→ BRIEF:
Resume the passage on oilfield service pricing and profitability after the downturn, continuing from its final sentence.

→ SOURCE:

________________________

With Doc Search you can set up keyword searches to monitor this. A search for “cost inflation OR price increase” filtered by sector and only transcripts has started to return instances of those keywords on Q4 earnings calls:
As the upcycle begins, growth in E&P investments will be led by the North America land operators who appear to remain unconstrained by years of negative free cash flow, as external funding seems more readily available and the pursuit of shorter-term equity value takes precedence over full-cycle return. E&P spending surveys currently indicate that 2017 North America E&P investments will increase by around 30% led by the Permian Basin, which should lead to both higher activity and a long-overdue recovery in service industry pricing.
There’s been a lot of change in North America over the last few months. Dave shared with you how we used our market share strategy to regain profitability. The next step in boosting profitability is increasing prices, so let me start by talking about where we see pricing. Wild rumors are circulating in the industry about huge price increases. That’s just not a universal fact. Given our position in North America, no one knows more about pricing than we do and here is what I do know.
First, I like talking about price increases more than decreases. It’s a nice change. Second, the service price recovery is starting from an extremely low base; in many cases, below variable cash cost. Third, the level of pricing that satisfies a particular service company depends on where they are on the profitability continuum. And finally, even though the industry is starting at different profitability levels, every company will have to march back up the same path to profitability.
During the downturn, our industry went through a steep regression in profitability as pricing and activity declined. The industry moved from positive operating margins to negative operating margins, then to negative EBITDA and ultimately wound up struggling to cover variable cash costs. It was a fast and hard road that caused a dramatic shift in the landscape of the service industry and wiped out a significant amount of shareholder equity.

________________________

→ INFORMATION SUPPLIED:
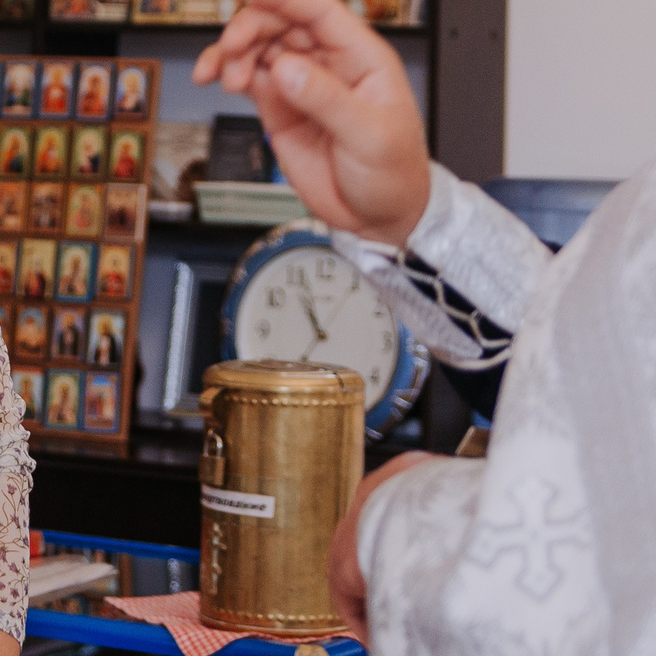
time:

________________________

→ RIGHT ANSWER:
The pricing brawl continues as the industry recovers and equipment availability tightens. Pricing at the margin is ultimately set by whoever is satisfied with the lowest returns. It’s important to understand that our competitors’ motivation for margin returns is largely built around where their pricing is anchored today. For example, if they are at negative variable costs, then they are trying to get to a negative EBITDA. If they are at negative EBITDA, then they are trying to get to negative margin and so on.
I can tell you, despite what you hear in the market, it’s clearly a bridge too far to skip from negative variable cash to positive operating margin in one step. So the industry pricing regression I discussed earlier needs to become a pricing progression. This means that for now, Halliburton will have to compete with companies that are satisfied with lower levels of short-term profitability, but we don’t believe their pricing is sustainable. You can’t have negative margins forever. In the meantime, Halliburton will continue to maintain our focus on execution and service quality as we defend our position without sacrificing price. I believe that superior service quality is a prerequisite to having a meaningful pricing discussion and our dedication to service quality helped create the profitable results for the quarter.
However, as we also said previously, the North American shale segment remains a wildcard in all of this. Since details of OPEC’s plans surfaced, rig counts have increased by 33% in the United States with over 170 rigs added and a corresponding increase in US shale production already underway.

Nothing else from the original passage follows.